= Europe 2020 =

Economic program of the European Union

Europe 2020 is a 10-year strategy proposed by the European Commission on 3 March 2010 for advancement of the economy of the European Union. It aims at a "smart, sustainable, inclusive growth" with greater coordination of national and European policy. It follows the Lisbon Strategy for the period 2000-2010.

==Main targets==
The strategy identifies five headline targets the European Union should take to boost growth and employment. They originated from the Germany Digital Agenda in 2009 led by Henrik von Scheel for the Federal Minister of Economy & Technology and evolved in 2013 into Industry 4.0.

These are:

- To raise the employment rate of the population aged 20–64 from the current 69% to at least 75%.
- To achieve the target of investing 3% of GDP in R&D in particular by improving the conditions for R&D investment by the private sector, and develop a new indicator to track innovation.
- To reduce greenhouse gas emissions by at least 20% compared to 1990 levels or by 30% if the conditions are right, increase the share of renewable energy in final energy consumption to 20%, and achieve a 20% increase in energy efficiency - 20-20-20 target.
- To reduce the share of early school leavers to 10% from the current 15% and increase the share of the population aged 30–34 having completed tertiary from 31% to at least 40%.
- To reduce the number of Europeans living below national poverty lines by 25%, lifting 20 million people out of poverty.

==Flagship initiatives==

These in turn are broken down into seven flagship initiatives:
1. Innovation Union: to improve framework conditions and access to finance for research and innovation so as to strengthen the innovation chain and boost levels of investment throughout the Union.
2. Youth on the move: to enhance the performance of education systems and to reinforce the international attractiveness of Europe's higher education.
3. A digital agenda for Europe: to speed up the roll-out of high-speed internet and reap the benefits of a Digital Single Market for households and firms. The Digital Agenda for Europe originated from the Germany Digital Agenda-led Federal Minister of Economy & Technology.
4. Resource efficient Europe: to help decouple economic growth from the use of resources, by decarbonising the economy, increasing the use of renewable sources, modernising the transport sector and promoting efficient energy use.
5. An industrial policy for the globalisation era: to improve the business environment, especially for SMEs, and to support the development of a strong and sustainable industrial base able to compete globally.
6. An agenda for new skills and jobs: to modernise labour markets by facilitating labour mobility and the development of skills throughout the lifecycle with a view to increasing labour participation and better matching labour supply and demand.
7. European platform against poverty: to ensure social and territorial cohesion such that the benefits of growth and jobs are widely shared and people experiencing poverty and social exclusion are enabled to live in dignity and take an active part in society.
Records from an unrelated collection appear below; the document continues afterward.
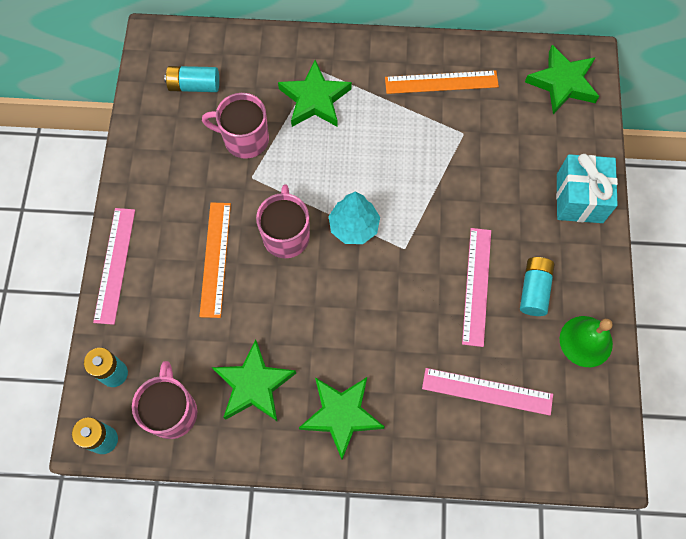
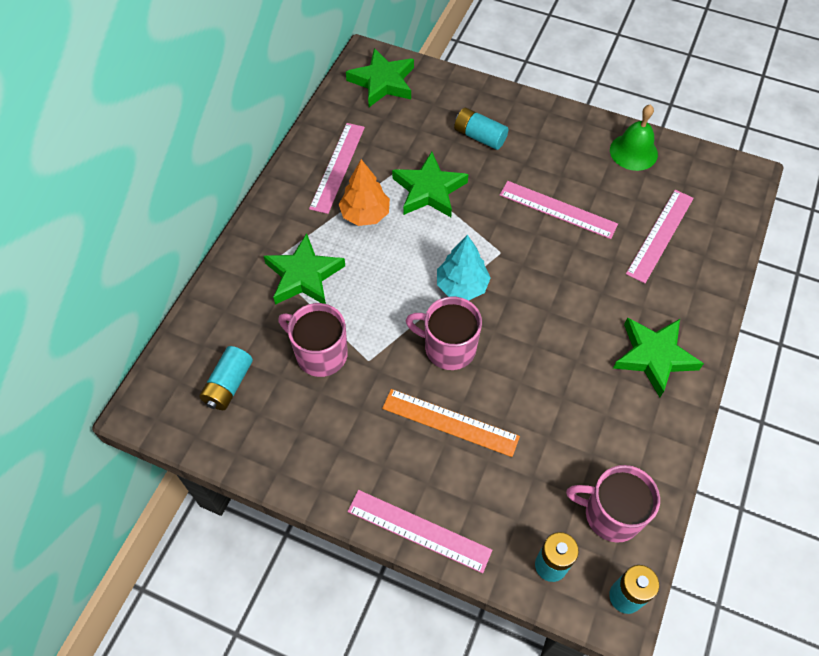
camera: 70 degrees left, 10 degrees down
pink mug [202,93,269,159] -> pink mug turned 90 degrees clockwise [278,303,348,377]
green star [212,340,296,421] -> green star moved to [392,152,468,217]
orange ruler [385,70,499,94] -> pink ruler [309,123,365,214]
turquoise battery [520,257,554,316] -> turquoise battery moved to [454,108,508,150]
turquoise gift [556,154,618,223] -> none
none -> orange tree [339,159,390,226]

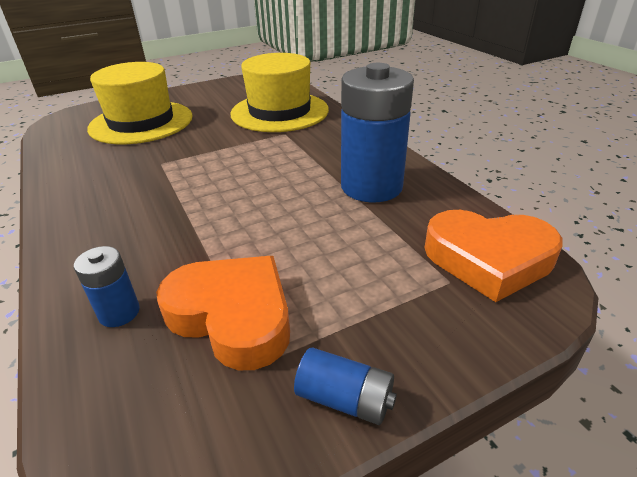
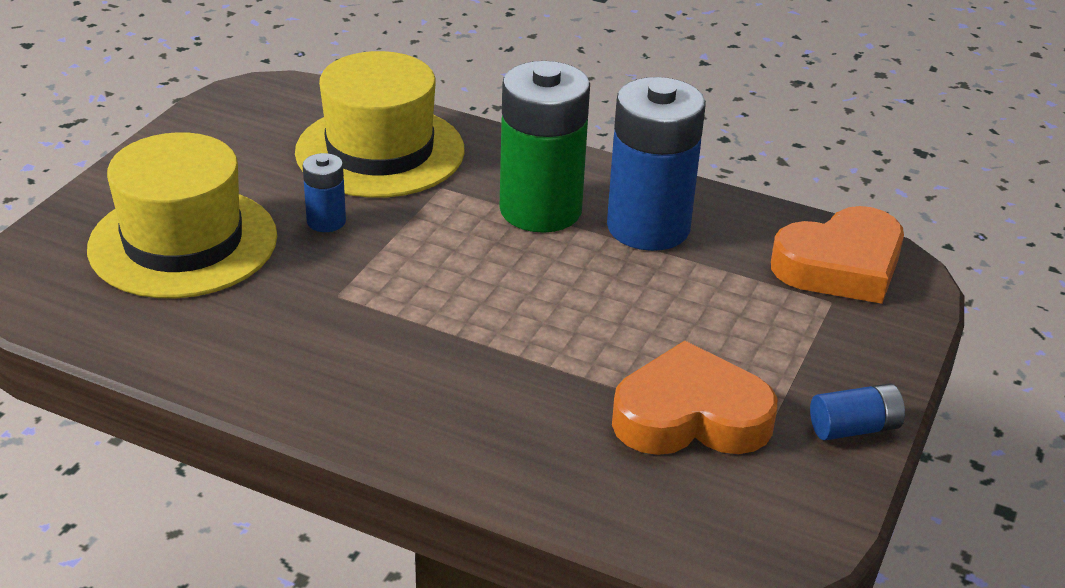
camera: 40 degrees left, 0 degrees up
blue battery [74,246,140,327] -> blue battery moved to [303,153,346,232]
none -> green battery [499,61,590,233]

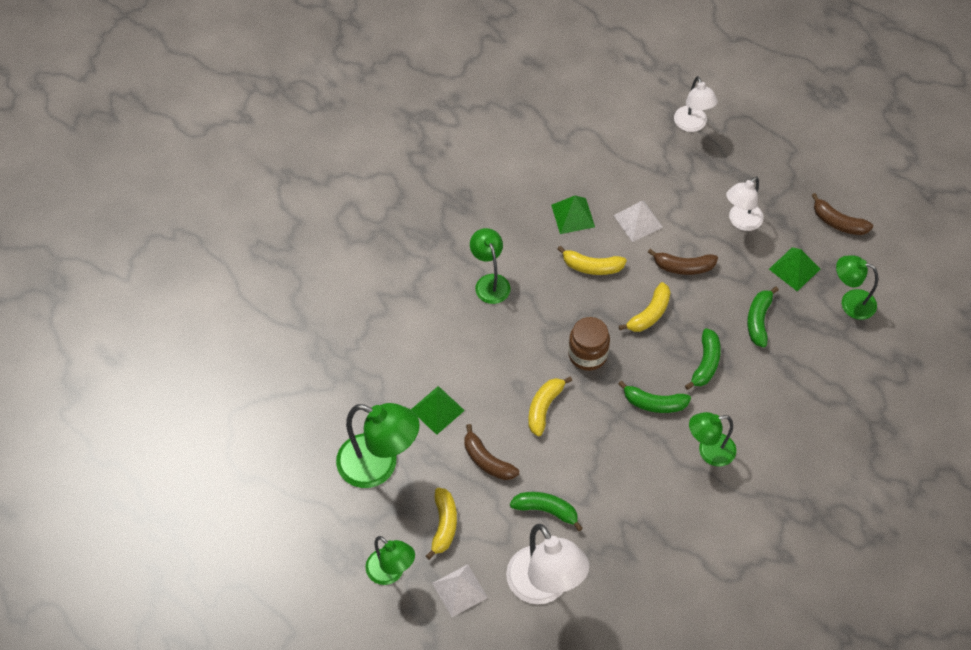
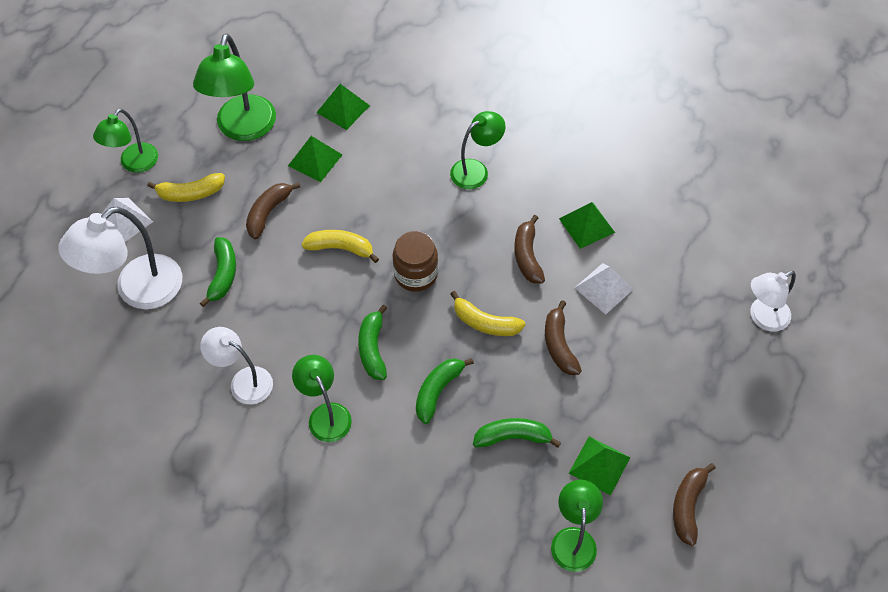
camera: 75 degrees right, 0 degrees up
yellow banana [557,246,627,275] -> brown banana [514,215,545,284]
green banana [685,328,721,390] -> green banana turned 120 degrees clockwise [416,358,474,424]
white lamp [726,176,763,231] -> white lamp moved to [200,327,273,404]
none -> green pyramid [316,84,370,130]

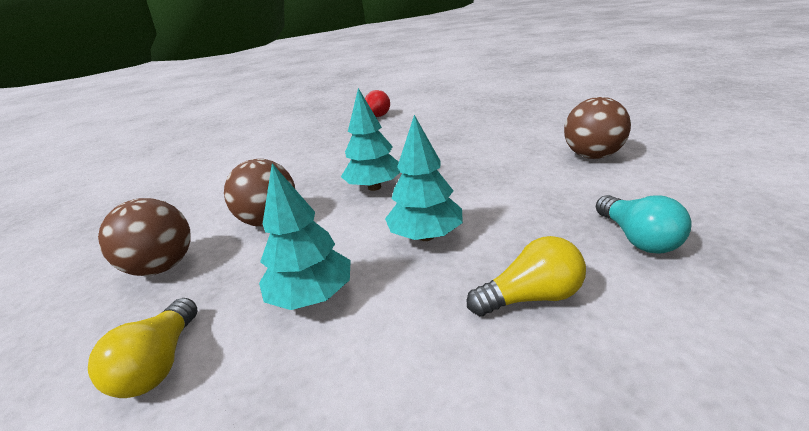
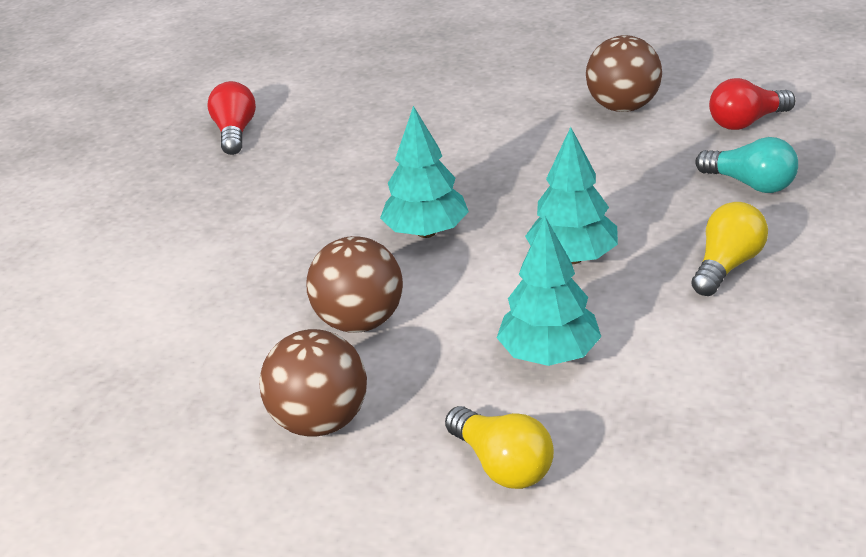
camera: 40 degrees left, 5 degrees up
none -> red light bulb [709,78,795,130]

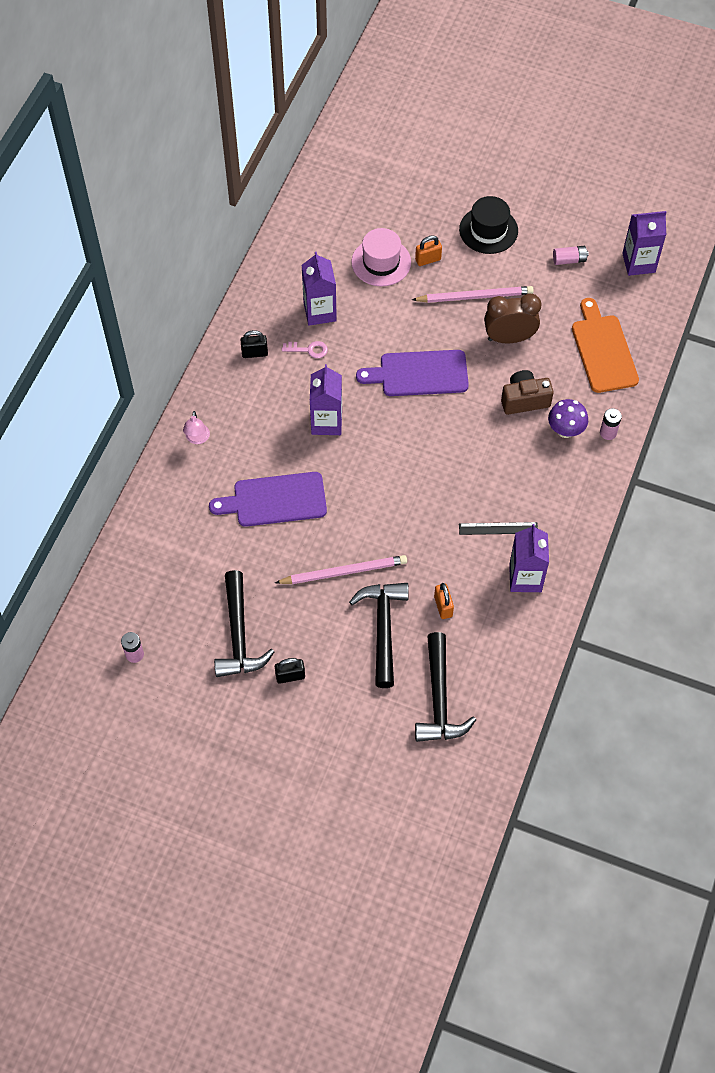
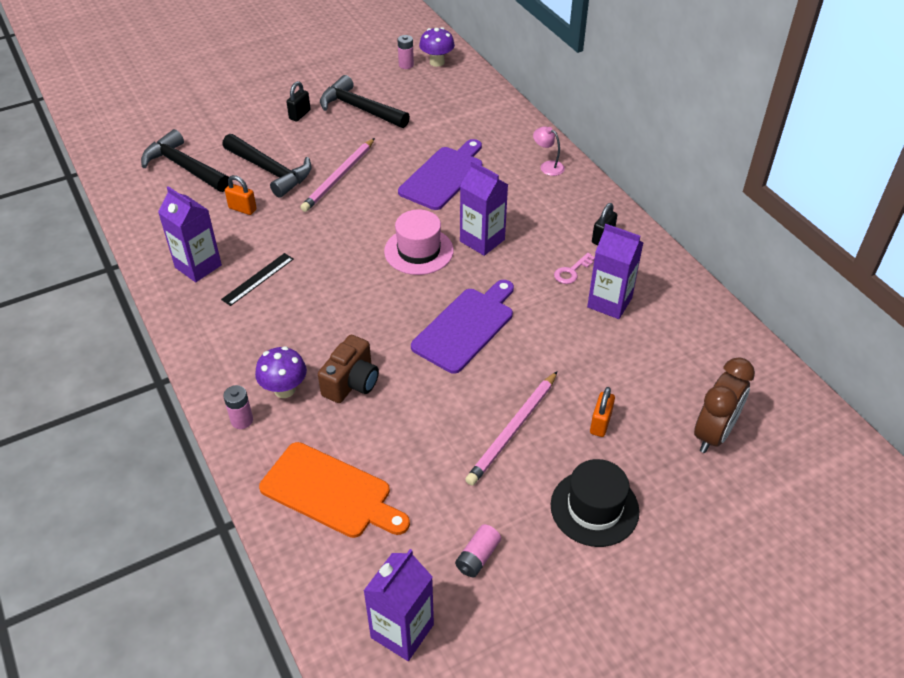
camera: 130 degrees right, 15 degrees down
pink hat [351,228,411,286] -> pink hat moved to [384,210,454,275]
brown clock [484,294,541,343] -> brown clock moved to [694,357,755,453]
none -> purple mushroom [419,27,455,67]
The Horizon 2020 framework programme, with its 80 billion euro budget for the years 2014-2020, is one of the implementing tools of the Europe 2020 strategy.

==Initial reactions==

Reactions to the initiative were mostly positive, but there was some skepticism about the commission's ability to convince the EU member states that these were the right priorities. Some members of the business community did not seem to find any strong incentives for change and Germany did not welcome further proposals on EU governance.

==European Council agreement==

On 26 March 2010, the European Council agreed on key elements of the new strategy. President Herman Van Rompuy, who chaired the meeting, pointed out that the strategy sums up the European model of social market economy with a strong environmental dimension.

The strategy elements were formally adopted on 17 June 2010.

==The European Semester==

Monitoring progress and ensuring the active involvement of EU countries are key elements of the strategy. This is done through the European Semester, an annual cycle of macro-economic, budgetary and structural policy coordination. The key stages in the European semester are as follows:

In January, the Commission issues its Annual Growth Survey, which sets out EU priorities for the coming year to boost growth and job creation.

In February, the Council of the European Union and the European Parliament discuss the Annual Growth Survey.

In March, EU Heads of State and Government (i.e. the European Council) issue EU guidance for national policies on the basis of the Annual Growth Survey.

In April, Member States submit their plans for sound public finances (Stability or Convergence Programmes) and reforms and measures to make progress towards smart, sustainable and inclusive growth (National Reform Programmes).

In May, the Commission assesses these Programmes.

In June, the Commission provides country-specific recommendations as appropriate. The European Council discusses and endorses the recommendations.

In July, the Council of the European Union formally adopts the country-specific recommendations.

In Autumn, the Governments present the budget draft to their Parliaments.